"""

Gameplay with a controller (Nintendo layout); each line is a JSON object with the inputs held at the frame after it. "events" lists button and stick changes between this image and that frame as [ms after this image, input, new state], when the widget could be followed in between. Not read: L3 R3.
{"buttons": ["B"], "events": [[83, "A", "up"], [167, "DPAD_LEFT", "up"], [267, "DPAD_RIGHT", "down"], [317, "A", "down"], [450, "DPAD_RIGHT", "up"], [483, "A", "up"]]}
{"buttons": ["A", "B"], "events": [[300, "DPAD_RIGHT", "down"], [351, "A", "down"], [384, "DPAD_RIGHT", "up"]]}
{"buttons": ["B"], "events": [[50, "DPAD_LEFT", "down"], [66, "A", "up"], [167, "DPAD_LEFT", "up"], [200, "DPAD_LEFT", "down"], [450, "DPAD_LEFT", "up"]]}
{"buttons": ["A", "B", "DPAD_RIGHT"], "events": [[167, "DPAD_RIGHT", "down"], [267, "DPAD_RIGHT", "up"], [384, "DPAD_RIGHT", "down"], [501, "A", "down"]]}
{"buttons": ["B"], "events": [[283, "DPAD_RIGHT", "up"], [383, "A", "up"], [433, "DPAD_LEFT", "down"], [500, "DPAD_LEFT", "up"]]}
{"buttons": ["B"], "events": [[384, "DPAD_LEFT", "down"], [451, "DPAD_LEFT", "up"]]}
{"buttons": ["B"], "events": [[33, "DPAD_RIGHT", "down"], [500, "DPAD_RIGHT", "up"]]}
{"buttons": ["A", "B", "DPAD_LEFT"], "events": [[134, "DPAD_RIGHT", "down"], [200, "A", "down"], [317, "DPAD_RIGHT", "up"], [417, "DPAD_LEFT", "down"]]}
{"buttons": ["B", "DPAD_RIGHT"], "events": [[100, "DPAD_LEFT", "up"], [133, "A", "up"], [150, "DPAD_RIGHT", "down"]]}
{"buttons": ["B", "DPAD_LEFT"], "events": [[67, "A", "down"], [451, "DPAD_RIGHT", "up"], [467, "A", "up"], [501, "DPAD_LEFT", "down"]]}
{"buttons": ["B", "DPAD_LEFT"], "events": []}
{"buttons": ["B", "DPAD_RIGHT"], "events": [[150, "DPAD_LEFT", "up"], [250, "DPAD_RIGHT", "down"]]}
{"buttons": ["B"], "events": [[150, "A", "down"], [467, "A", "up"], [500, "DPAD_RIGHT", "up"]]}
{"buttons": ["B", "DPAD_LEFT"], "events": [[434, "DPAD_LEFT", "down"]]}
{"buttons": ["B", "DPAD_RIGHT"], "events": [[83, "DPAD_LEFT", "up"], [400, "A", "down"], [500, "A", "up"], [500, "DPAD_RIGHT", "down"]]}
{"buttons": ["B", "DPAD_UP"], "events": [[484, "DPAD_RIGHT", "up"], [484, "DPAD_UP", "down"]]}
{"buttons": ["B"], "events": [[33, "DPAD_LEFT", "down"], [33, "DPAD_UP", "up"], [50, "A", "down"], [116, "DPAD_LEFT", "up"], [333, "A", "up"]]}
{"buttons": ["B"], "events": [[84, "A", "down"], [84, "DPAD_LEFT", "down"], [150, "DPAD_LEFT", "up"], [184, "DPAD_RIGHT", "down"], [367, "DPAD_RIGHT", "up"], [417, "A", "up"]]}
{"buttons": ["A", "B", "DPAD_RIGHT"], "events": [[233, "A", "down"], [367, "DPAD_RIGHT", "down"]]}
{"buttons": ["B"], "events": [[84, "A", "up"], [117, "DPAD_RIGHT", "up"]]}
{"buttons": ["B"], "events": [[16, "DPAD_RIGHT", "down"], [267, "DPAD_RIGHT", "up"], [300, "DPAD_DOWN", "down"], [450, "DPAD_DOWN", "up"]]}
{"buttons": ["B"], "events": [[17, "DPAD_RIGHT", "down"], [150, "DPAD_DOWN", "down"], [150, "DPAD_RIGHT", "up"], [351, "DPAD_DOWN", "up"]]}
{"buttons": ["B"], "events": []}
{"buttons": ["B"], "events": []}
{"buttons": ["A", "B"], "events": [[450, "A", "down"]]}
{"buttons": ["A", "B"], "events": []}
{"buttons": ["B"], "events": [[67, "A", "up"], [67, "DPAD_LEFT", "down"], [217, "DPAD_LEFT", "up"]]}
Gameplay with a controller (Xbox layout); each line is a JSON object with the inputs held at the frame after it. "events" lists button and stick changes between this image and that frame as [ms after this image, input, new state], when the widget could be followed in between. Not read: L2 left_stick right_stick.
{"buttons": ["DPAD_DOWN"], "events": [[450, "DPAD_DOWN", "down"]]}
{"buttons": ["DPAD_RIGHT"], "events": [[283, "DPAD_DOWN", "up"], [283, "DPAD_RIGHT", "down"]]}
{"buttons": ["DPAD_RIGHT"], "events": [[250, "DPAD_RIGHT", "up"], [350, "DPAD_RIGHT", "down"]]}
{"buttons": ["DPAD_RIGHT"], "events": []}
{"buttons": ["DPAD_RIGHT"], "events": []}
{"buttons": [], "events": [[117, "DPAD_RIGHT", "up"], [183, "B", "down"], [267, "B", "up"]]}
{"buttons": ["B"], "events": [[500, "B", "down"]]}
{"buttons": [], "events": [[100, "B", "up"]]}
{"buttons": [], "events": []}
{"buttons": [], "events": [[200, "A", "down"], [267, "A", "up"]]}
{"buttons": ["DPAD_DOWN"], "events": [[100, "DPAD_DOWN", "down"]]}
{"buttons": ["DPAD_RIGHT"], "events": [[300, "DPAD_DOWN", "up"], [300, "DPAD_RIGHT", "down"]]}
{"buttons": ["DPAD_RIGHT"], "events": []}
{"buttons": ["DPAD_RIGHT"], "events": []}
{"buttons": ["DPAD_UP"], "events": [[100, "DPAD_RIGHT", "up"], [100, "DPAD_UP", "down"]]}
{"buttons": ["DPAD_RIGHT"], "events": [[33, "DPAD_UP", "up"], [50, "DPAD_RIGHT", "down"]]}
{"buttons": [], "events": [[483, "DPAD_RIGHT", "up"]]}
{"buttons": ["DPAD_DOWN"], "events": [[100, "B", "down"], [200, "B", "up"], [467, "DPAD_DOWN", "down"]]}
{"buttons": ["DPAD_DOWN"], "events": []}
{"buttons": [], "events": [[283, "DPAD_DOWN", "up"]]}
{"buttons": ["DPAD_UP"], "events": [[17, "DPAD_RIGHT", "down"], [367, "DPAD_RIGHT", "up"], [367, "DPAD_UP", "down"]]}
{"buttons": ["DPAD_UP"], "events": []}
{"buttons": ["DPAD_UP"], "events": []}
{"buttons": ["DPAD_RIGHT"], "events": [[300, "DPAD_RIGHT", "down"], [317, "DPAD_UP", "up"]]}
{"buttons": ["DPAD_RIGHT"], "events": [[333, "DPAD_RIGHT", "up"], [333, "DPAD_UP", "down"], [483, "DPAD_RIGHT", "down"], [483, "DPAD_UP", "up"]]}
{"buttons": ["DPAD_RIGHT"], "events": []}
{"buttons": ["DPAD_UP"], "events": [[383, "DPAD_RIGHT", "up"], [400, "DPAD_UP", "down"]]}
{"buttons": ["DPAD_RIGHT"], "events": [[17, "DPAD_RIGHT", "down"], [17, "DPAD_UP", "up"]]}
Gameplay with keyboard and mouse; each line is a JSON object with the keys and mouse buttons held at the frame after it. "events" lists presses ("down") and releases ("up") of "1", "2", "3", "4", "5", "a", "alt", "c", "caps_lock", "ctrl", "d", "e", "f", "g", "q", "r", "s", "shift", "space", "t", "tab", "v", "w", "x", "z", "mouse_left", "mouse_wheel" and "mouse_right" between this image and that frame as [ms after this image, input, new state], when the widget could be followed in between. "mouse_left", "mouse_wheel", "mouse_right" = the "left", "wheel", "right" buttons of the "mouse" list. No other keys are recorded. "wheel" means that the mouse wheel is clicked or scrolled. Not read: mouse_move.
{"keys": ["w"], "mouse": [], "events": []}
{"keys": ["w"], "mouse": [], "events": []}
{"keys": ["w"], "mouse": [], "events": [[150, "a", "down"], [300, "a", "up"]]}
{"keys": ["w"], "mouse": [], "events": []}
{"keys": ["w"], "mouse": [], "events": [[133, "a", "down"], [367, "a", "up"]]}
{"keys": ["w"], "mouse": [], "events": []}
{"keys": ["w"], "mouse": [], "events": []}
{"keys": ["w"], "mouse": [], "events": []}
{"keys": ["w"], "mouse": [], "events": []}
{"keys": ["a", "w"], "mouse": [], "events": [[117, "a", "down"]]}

"""

Given the entries above, say how many lines include the word "layout", and write nothing besides the number.

→ **RESPONSE AREA**
2